Jurisprudência em Destaque

STJ. 3ª T. Cooperativa médica. Ação declaratória c/c anulatória e obrigação de fazer. Assembleias gerais e previsões estatutárias. Rateio de prejuízos. Critério igualitário ou proporcional à fruição dos serviços. Considerações da Minª. Nancy Andrighi sobre o tema. Lei 5.764/1971, arts. 80, parágrafo único, 81 e 89.

Postado por Emilio Sabatovski em 02/09/2013
«... Cinge-se a controvérsia a verificar a legalidade do critério de distribuição igualitária dos prejuízos da cooperativa, referentes aos exercícios de 2003 e 2005, em detrimento do rateio proporcional à fruição dos serviços pelos cooperados.

[...].

II – Do rateio proporcional dos prejuízos (violação dos arts. 80, parágrafo único, I e II; 81 e 89 da Lei 5.764/1971)

Depreende-se da leitura da sentença e do acórdão recorridos que, na hipótese, a UNIMED BRASÍLIA COOPERATIVA DE TRABALHO MÉDICO efetivou o rateio dos prejuízos apurados nos exercícios de 2003 e 2005, de forma igualitária entre os cooperados, e não proporcional aos serviços por eles usufruídos.
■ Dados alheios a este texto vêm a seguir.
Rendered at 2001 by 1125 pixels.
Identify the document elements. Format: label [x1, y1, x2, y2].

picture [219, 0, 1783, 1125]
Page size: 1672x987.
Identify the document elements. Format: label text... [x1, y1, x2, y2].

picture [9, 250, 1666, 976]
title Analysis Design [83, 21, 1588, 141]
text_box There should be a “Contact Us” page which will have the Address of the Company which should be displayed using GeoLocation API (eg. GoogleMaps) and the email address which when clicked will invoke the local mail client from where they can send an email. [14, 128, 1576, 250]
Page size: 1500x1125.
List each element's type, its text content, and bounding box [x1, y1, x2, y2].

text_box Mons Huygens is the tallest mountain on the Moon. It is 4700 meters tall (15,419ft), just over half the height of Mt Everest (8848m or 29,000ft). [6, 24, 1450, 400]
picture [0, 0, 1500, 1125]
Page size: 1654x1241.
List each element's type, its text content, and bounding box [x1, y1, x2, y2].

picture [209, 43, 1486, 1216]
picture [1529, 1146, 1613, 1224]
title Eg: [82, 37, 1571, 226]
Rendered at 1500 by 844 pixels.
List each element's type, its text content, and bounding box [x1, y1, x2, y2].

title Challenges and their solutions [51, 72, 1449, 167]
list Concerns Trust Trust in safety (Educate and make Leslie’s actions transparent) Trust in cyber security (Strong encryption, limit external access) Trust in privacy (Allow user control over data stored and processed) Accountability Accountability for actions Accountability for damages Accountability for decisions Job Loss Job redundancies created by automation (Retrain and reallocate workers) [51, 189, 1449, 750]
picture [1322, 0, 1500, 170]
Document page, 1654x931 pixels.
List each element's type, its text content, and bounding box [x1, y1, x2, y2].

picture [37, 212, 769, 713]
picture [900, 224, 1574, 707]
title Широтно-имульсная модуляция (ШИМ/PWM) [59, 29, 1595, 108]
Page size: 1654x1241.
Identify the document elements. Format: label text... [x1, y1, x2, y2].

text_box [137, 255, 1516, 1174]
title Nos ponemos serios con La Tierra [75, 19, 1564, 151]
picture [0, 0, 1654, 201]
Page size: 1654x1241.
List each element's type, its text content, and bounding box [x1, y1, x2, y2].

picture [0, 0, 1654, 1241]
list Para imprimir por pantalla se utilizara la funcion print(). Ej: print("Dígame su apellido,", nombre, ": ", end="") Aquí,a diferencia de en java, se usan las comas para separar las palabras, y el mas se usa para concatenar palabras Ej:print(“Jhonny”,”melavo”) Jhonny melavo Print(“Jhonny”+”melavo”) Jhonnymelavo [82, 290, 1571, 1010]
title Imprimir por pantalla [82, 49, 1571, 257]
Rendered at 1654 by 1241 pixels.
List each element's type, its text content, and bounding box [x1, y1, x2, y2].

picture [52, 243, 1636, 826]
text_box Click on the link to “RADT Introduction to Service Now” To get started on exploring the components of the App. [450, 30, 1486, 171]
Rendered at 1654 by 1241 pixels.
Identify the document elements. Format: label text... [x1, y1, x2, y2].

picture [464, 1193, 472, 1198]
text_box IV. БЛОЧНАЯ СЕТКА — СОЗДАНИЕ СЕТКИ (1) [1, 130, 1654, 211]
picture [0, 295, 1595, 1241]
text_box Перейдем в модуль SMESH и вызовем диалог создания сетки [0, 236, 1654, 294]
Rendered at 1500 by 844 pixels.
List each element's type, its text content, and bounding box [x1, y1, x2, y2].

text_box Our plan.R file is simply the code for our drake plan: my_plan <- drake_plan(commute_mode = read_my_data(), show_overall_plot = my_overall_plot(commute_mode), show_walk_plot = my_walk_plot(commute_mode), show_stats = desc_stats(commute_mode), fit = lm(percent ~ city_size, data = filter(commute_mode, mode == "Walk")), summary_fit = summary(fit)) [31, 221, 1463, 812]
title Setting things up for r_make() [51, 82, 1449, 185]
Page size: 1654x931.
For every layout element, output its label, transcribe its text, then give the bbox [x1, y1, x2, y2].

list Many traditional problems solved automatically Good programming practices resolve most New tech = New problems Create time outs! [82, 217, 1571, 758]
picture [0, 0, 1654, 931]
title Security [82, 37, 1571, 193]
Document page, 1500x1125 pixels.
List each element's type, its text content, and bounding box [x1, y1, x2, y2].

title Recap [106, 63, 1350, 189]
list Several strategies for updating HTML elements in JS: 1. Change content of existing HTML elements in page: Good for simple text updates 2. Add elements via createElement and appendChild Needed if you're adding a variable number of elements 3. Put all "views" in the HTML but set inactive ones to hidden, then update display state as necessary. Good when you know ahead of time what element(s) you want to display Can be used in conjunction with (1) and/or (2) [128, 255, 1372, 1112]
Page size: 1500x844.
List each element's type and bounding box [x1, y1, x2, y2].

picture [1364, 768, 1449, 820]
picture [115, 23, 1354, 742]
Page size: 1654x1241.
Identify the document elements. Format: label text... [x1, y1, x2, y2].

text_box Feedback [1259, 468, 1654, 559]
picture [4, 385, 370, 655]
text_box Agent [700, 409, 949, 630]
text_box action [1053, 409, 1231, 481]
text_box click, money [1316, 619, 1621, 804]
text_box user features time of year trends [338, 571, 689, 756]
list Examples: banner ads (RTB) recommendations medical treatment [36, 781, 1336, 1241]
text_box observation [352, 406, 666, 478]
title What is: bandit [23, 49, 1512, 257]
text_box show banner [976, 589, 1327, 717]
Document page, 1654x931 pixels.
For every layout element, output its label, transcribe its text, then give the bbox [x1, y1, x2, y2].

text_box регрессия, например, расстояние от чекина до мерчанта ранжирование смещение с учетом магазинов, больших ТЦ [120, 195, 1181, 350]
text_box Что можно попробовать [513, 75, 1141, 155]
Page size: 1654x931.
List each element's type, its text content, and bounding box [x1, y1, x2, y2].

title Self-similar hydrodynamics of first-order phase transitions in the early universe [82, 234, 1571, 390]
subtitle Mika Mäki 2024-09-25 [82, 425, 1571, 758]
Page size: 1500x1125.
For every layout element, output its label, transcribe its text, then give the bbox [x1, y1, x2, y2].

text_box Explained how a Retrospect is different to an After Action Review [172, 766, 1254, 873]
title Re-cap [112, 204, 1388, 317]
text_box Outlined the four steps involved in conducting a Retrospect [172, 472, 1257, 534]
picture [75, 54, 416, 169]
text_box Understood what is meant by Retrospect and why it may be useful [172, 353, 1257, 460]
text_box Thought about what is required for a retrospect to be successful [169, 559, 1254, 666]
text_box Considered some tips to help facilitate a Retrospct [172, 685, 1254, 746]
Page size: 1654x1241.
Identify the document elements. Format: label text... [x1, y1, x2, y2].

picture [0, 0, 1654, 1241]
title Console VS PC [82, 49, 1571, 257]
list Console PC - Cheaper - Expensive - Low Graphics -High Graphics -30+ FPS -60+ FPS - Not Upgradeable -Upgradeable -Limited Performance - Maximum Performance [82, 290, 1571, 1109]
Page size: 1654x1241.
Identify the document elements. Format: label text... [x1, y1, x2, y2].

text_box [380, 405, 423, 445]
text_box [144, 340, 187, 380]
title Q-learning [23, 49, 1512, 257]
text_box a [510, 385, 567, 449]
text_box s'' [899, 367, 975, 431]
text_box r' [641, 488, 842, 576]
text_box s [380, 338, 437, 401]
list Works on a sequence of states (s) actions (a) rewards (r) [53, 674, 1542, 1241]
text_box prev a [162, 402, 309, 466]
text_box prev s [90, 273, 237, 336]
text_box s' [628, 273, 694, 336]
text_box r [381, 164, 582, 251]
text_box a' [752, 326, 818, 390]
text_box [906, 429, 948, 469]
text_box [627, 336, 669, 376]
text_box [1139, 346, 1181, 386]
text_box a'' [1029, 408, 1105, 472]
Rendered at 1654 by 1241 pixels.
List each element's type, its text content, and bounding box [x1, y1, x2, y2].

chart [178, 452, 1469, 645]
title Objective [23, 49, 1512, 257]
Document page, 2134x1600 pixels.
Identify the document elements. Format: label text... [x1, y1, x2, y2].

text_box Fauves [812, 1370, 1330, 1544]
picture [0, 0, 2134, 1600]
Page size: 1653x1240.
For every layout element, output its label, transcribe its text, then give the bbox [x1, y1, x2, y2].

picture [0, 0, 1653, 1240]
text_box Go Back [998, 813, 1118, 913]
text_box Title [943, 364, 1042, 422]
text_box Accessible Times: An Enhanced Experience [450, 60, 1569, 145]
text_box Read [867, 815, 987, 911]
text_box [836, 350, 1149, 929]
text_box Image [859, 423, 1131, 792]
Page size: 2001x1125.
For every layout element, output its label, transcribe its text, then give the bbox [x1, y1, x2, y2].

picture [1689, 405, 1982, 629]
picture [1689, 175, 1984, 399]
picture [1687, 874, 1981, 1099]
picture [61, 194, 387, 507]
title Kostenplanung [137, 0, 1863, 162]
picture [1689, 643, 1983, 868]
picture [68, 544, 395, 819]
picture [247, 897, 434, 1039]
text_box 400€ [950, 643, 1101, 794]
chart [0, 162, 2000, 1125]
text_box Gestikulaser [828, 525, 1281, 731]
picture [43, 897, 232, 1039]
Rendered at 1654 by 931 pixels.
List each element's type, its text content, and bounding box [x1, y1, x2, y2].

Essa forma de rateio linear teria sido deliberada pela Assembleia Geral Ordinária (AGO) realizada em 24.03.2004 (e-STJ fl. 336 e 380), posteriormente ratificada pela Assembleia Geral Extraordinária (AGE) de 24.05.2005, que alterou o Estatuto Social da Cooperativa para incorporar a decisão da AGO, bem como pela Assembleia Geral Extraordinária (AGE) de 08.12.2005.

É importante destacar, antes de se adentrar propriamente na análise do mérito recursal, que as sociedades cooperativas apresentam características especiais que as distinguem das demais sociedades empresárias, principalmente porque não visam à distribuição de lucros, mas “seus membros a constituem com o objetivo de desempenharem, em benefício comum, determinada atividade” (Bastos, Celso Ribeiro. A Constituição de 1988 e seus problemas. São Paulo: LTr, 1997). Nesse sentido, também: Bulgarelli, Waldírio. As sociedades cooperativas e sua disciplina jurídica, 2ª ed., Rio de Janeiro: Renovar, 2000, p. 20).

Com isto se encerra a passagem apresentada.